WHAT YOU WILL DO
Print nothing but the lines from the start of the listing below through the line that contains "right wrist: (24, 221)". Do not include the pictures.
#### RECORD EXCERPTS ####
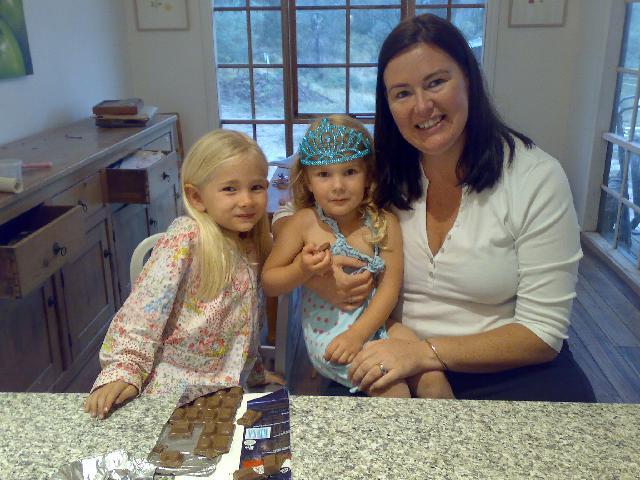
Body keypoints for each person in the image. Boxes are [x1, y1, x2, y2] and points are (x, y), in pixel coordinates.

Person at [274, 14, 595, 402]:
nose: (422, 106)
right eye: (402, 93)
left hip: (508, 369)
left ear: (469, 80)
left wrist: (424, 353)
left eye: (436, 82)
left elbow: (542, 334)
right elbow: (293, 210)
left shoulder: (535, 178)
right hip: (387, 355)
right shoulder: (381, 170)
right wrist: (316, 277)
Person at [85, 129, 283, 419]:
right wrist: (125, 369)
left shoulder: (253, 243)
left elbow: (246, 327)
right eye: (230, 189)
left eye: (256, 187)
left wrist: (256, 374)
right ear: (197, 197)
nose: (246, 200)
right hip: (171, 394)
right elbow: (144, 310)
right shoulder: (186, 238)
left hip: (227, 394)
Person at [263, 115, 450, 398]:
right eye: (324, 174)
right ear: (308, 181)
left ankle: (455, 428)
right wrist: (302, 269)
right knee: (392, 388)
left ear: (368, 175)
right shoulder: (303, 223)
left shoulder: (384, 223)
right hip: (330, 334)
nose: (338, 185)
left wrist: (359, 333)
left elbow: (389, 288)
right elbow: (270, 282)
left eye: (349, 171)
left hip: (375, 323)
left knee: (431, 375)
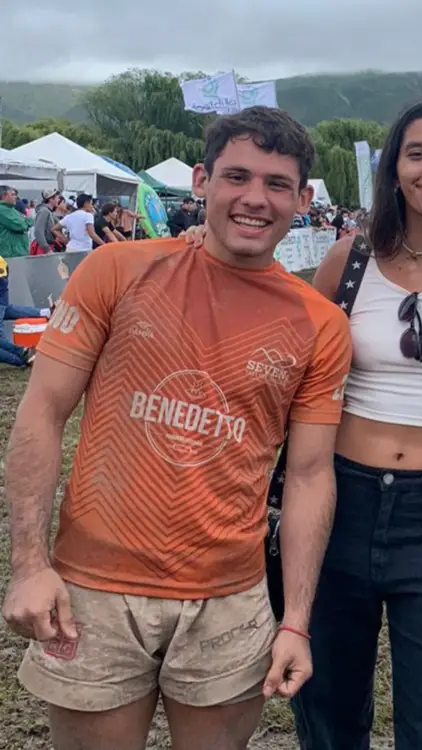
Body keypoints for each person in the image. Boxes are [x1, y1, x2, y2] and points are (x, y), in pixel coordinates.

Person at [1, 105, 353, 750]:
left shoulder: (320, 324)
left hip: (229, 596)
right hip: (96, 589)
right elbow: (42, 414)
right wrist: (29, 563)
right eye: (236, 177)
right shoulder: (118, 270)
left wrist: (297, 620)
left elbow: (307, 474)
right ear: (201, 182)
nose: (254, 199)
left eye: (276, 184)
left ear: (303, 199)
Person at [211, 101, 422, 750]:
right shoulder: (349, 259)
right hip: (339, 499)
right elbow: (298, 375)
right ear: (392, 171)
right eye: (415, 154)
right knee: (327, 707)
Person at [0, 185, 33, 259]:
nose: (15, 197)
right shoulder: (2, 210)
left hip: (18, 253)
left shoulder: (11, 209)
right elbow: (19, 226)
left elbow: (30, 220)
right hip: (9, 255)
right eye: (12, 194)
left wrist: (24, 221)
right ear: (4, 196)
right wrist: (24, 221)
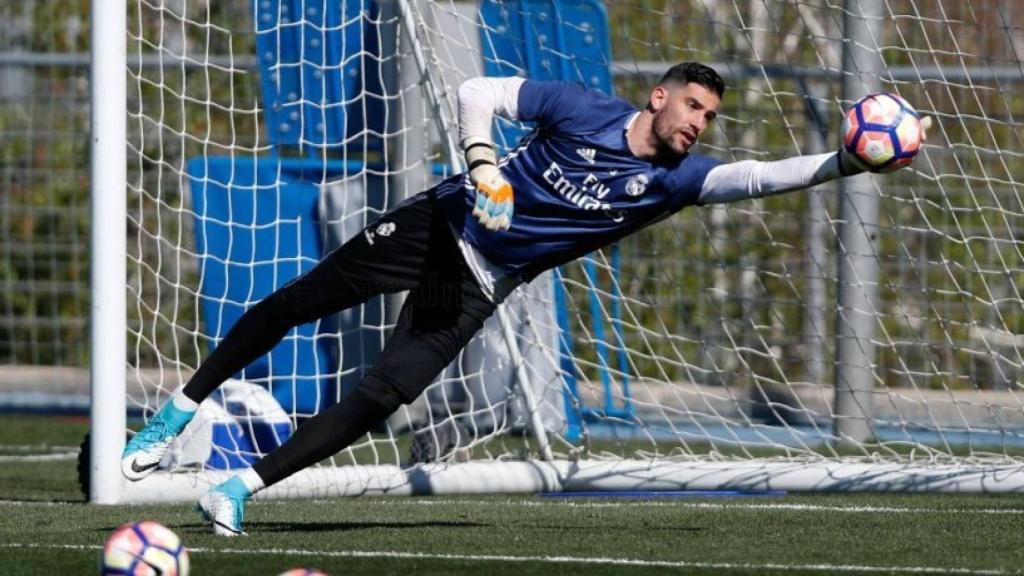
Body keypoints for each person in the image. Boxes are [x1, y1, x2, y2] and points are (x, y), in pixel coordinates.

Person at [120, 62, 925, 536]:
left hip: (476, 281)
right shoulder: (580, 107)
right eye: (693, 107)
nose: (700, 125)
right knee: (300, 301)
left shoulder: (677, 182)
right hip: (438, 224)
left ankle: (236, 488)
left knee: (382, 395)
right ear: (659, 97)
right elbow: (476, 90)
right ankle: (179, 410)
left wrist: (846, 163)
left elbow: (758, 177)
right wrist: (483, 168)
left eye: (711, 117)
####
TASK OUTPUT
Body keypoints for each person in the image. Boxes are [x1, y1, x2, y2] and points are (x, y), in pixel coordinates.

Person at [274, 14, 595, 402]:
nose: (422, 106)
right eye: (402, 93)
left hip: (508, 369)
left ear: (469, 80)
left wrist: (424, 353)
left eye: (436, 82)
left elbow: (542, 334)
right elbow: (293, 210)
left shoulder: (535, 178)
right hip: (387, 355)
right shoulder: (381, 170)
right wrist: (316, 277)
Person at [85, 129, 283, 419]:
right wrist: (125, 369)
left shoulder: (253, 243)
left elbow: (246, 327)
right eye: (230, 189)
left eye: (256, 187)
left wrist: (256, 374)
right ear: (197, 197)
nose: (246, 200)
right hip: (171, 394)
right elbow: (144, 310)
right shoulder: (186, 238)
left hip: (227, 394)
Person at [263, 115, 450, 398]:
right eye: (324, 174)
right ear: (308, 181)
left ankle: (455, 428)
right wrist: (302, 269)
right knee: (392, 388)
left ear: (368, 175)
right shoulder: (303, 223)
left shoulder: (384, 223)
right hip: (330, 334)
nose: (338, 185)
left wrist: (359, 333)
left elbow: (389, 288)
right elbow: (270, 282)
left eye: (349, 171)
left hip: (375, 323)
left knee: (431, 375)
Body keypoints for each person in the image. Boxes are [x1, y1, x2, y2] and points are (x, y), in pixel coordinates.

Person at [1, 105, 353, 750]:
left shoulder: (320, 324)
left hip: (229, 596)
right hip: (96, 589)
right elbow: (42, 414)
right wrist: (29, 563)
right eye: (236, 177)
right shoulder: (118, 270)
left wrist: (297, 620)
left elbow: (307, 474)
right ear: (201, 182)
nose: (254, 199)
left eye: (276, 184)
left ear: (303, 199)
Person at [211, 101, 422, 750]:
right shoulder: (349, 259)
right hip: (339, 499)
right elbow: (298, 375)
right ear: (392, 171)
right eye: (415, 154)
right knee: (327, 707)
Person at [0, 185, 33, 259]:
nose: (15, 197)
right shoulder: (2, 210)
left hip: (18, 253)
left shoulder: (11, 209)
right elbow: (19, 226)
left elbow: (30, 220)
right hip: (9, 255)
right eye: (12, 194)
left wrist: (24, 221)
right ear: (4, 196)
right wrist: (24, 221)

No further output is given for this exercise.